When the first construction was being done at Crater Lake in the early 1900s to make the park accessible to the public, workers would sign up for 6-year stints to work there. The only companionship any of the men had was other men who were also working there and they weren’t allowed to leave and come back. All six years were spent at the park, gruelingly working. It was rather like being in the military, except that it was considered to be too dangerous for women to be there and there wasn’t a way to go to where there were women, which wouldn’t have been allowed anyway.

One young man was very much in love with a young woman, but he didn’t have enough money to feel worthy of asking the woman to marry him. So he signed up for a tour of duty at the fledgling Crater Lake, even knowing that he wouldn’t see his lady for 6 long years. As hard as the work was, it did pay well.

He missed her terribly, though, so he did the only thing he could think of. He was not a trained sculptor, but he took a hammer and cold chisel and started gradually chipping away at a lava boulder. What you see is the result of 6 years of painstaking effort; a sculpture of his beloved.

To complete the story, in his last year at the park, the man wrote a letter to the young woman, asking her to marry him. He had little hope of a good response. She was quite beautiful, after all, and he hadn’t actually told her why he left to work at Crater Lake until he did so in his proposal letter.

It took months for his letter to reach the woman and more months for her response to reach him. She was as heartbroken as he was and her emphatic response was ‘Yes!”

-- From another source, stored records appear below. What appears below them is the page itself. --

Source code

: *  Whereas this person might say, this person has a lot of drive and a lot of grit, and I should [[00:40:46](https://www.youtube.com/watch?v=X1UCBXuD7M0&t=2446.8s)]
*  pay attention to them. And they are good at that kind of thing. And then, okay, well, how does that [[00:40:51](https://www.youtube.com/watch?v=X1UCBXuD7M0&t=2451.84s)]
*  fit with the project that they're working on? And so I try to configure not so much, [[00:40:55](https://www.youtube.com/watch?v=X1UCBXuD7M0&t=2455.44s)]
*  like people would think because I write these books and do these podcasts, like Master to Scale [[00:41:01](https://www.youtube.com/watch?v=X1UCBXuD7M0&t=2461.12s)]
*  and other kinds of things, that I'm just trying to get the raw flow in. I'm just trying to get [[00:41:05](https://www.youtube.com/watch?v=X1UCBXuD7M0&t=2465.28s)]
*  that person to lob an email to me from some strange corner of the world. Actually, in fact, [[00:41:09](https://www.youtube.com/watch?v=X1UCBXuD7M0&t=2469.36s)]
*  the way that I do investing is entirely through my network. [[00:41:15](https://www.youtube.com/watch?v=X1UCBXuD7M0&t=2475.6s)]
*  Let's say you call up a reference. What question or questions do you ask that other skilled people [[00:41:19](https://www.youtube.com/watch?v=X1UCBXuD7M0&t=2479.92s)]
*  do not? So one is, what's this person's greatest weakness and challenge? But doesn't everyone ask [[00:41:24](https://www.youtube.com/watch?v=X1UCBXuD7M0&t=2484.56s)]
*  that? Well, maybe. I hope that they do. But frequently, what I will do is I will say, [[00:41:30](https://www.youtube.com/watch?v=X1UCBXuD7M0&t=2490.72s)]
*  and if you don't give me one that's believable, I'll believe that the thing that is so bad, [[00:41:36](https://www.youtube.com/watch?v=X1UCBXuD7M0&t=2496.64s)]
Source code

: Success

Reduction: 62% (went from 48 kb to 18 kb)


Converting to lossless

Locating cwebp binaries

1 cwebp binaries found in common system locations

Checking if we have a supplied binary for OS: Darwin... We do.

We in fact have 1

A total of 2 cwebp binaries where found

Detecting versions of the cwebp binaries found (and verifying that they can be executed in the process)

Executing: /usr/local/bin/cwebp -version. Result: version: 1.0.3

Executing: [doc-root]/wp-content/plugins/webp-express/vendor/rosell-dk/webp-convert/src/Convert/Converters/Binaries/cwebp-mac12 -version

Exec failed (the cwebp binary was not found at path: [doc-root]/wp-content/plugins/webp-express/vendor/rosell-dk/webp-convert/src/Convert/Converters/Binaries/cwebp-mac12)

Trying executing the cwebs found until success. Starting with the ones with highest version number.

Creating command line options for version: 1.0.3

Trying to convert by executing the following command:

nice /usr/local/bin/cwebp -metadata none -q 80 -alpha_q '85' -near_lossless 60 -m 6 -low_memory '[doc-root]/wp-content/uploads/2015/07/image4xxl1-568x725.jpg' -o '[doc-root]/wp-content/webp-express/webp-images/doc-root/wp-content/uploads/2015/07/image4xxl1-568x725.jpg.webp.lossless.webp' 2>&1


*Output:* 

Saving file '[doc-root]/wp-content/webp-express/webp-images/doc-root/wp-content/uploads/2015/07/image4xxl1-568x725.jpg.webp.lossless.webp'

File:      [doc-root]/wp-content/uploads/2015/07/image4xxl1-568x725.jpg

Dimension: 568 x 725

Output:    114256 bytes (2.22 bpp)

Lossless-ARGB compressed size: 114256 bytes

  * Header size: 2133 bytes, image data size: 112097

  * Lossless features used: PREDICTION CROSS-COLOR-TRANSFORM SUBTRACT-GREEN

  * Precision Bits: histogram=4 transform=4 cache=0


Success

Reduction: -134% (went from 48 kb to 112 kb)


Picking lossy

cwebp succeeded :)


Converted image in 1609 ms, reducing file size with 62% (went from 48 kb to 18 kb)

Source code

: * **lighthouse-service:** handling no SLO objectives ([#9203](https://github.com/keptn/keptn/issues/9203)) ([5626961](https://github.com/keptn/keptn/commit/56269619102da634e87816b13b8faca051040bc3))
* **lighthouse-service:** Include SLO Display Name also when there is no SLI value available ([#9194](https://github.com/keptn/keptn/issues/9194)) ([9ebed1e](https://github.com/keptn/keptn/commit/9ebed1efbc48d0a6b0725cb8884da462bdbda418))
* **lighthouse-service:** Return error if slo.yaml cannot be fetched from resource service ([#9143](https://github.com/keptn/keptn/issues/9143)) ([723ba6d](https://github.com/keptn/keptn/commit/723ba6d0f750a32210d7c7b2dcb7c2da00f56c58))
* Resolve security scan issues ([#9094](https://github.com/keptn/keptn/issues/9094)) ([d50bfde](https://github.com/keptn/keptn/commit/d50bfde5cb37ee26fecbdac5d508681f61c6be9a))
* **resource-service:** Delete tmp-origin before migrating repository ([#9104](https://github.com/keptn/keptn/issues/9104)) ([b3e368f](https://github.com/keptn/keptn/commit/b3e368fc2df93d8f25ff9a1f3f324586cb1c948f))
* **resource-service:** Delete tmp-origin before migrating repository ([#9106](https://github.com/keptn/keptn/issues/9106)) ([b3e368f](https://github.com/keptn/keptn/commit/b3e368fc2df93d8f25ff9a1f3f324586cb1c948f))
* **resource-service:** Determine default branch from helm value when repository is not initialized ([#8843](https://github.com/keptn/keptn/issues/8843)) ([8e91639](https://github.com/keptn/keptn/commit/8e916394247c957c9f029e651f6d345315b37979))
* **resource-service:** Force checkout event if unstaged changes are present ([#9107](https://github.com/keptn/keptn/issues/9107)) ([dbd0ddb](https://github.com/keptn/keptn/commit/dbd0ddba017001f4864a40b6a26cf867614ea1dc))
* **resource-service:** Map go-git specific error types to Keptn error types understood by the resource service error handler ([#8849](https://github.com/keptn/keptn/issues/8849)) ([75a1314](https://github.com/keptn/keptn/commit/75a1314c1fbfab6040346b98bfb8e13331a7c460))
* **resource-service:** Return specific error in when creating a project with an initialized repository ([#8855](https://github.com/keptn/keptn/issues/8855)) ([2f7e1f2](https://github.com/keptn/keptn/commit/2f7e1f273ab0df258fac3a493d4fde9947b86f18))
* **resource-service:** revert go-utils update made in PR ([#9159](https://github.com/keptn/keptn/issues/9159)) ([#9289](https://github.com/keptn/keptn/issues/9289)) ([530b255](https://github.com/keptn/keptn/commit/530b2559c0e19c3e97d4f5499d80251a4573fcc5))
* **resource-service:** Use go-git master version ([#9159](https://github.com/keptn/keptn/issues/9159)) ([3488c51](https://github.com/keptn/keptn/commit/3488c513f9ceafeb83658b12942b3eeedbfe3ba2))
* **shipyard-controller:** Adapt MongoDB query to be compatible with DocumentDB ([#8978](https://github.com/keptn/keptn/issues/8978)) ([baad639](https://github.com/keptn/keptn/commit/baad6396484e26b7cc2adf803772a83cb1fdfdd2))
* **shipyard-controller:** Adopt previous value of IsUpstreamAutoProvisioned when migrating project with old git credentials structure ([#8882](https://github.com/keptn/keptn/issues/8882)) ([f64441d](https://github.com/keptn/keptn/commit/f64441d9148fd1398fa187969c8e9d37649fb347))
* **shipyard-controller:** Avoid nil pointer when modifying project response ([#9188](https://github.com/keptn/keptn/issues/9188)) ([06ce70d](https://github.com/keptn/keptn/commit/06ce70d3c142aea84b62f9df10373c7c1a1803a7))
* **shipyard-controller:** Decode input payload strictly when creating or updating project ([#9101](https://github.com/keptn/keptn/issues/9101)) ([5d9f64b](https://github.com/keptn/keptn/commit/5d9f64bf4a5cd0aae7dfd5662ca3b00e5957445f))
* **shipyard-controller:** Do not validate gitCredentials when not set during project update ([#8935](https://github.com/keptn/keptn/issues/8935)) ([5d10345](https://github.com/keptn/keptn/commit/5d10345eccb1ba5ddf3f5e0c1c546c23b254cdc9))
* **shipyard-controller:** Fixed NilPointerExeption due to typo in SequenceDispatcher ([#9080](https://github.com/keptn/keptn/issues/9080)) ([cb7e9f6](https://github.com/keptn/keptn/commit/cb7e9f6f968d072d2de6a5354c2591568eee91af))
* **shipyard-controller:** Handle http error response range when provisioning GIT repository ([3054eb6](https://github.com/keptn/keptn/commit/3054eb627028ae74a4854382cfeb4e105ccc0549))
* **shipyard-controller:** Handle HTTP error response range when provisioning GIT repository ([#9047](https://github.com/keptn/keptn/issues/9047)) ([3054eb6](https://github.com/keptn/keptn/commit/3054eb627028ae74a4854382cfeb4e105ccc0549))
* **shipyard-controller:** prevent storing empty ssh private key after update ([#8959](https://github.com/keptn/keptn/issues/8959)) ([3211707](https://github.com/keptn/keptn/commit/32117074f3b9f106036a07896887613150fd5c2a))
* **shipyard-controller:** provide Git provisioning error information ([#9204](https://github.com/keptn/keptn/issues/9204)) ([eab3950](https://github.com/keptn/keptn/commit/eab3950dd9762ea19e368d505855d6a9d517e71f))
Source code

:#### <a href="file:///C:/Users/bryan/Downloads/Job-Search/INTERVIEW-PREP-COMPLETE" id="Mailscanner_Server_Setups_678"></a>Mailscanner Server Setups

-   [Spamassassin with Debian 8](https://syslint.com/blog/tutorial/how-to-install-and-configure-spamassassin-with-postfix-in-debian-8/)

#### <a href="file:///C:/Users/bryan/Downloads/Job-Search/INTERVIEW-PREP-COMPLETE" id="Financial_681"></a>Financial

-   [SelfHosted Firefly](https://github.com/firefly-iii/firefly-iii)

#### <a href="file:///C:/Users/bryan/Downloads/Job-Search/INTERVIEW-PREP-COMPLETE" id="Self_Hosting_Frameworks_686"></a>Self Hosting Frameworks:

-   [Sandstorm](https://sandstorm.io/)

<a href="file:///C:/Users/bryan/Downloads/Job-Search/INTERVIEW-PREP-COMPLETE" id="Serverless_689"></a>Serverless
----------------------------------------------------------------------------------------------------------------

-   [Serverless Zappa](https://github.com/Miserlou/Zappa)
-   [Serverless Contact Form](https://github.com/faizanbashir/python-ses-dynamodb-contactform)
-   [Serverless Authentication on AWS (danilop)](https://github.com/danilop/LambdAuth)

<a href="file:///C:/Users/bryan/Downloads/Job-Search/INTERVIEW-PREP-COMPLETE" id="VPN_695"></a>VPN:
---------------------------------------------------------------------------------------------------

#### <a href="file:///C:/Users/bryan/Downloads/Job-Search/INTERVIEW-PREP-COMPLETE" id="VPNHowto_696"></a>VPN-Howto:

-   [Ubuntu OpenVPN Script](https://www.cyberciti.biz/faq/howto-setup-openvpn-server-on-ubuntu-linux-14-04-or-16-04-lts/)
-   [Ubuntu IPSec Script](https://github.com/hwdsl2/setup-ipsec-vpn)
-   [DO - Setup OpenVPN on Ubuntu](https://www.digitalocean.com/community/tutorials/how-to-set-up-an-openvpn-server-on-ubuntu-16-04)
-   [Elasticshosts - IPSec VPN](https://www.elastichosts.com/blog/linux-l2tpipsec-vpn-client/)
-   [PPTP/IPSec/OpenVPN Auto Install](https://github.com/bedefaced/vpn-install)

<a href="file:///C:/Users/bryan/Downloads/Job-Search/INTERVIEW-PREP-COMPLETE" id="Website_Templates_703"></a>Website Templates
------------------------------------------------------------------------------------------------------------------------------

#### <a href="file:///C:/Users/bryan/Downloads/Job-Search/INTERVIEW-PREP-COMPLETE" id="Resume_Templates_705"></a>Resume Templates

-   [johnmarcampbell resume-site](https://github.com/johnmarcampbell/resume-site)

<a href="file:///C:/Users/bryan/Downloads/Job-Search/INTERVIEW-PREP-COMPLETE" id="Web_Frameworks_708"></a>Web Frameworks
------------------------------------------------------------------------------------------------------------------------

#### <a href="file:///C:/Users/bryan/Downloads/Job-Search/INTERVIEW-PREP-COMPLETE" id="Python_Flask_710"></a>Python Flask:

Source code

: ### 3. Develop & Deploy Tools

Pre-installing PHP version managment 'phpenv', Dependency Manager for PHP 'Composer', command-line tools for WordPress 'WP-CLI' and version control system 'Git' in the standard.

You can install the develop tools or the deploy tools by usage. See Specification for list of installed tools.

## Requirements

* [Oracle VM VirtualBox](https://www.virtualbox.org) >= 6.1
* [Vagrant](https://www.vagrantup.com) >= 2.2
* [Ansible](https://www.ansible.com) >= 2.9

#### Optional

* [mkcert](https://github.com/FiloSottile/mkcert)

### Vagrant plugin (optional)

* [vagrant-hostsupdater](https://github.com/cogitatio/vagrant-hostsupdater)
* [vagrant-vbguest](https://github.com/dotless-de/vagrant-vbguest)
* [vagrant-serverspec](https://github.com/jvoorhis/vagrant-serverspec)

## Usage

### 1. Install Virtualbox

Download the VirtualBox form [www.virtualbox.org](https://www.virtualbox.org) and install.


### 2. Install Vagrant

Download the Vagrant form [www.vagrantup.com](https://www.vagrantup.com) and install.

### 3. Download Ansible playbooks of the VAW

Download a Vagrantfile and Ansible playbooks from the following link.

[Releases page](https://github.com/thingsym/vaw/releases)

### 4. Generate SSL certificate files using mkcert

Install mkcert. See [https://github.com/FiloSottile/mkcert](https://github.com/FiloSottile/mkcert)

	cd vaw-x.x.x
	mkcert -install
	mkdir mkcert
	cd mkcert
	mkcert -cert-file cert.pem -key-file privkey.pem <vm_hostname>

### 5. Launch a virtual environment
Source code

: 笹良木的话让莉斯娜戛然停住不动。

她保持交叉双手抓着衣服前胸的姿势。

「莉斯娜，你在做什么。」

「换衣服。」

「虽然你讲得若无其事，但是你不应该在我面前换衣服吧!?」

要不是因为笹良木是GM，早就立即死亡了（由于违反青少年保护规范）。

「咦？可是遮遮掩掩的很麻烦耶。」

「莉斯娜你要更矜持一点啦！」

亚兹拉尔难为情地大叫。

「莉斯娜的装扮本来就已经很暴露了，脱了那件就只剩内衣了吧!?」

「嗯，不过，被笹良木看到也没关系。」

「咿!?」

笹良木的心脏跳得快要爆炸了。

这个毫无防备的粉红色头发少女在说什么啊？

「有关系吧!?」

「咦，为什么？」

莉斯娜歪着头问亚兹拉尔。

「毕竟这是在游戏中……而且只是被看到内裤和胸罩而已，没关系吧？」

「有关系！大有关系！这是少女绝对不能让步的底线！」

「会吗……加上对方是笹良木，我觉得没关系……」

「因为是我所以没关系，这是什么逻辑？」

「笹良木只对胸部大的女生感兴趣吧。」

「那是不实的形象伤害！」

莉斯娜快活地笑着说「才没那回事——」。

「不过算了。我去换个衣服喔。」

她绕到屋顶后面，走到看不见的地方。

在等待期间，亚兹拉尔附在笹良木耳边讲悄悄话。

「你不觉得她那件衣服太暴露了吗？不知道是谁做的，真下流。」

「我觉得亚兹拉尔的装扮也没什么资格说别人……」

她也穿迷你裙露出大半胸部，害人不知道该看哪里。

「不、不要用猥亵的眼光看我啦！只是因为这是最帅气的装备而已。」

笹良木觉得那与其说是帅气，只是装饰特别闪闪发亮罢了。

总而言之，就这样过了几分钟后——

After he was discharged from his duties at the park, he made his way east, back home, and the two were married. From what can be pieced together, they lived happily ever after, though that isn’t certain. Still, that is supposed to be a true story.

As kids, we used to spend hours every spring, removing the fir needles and dirt from the Lady of the Woods, though we were the only ones who ever visited her. The Park Service keeps her clean now and tourists do take the walk to see her, sometimes. She is a labor of love.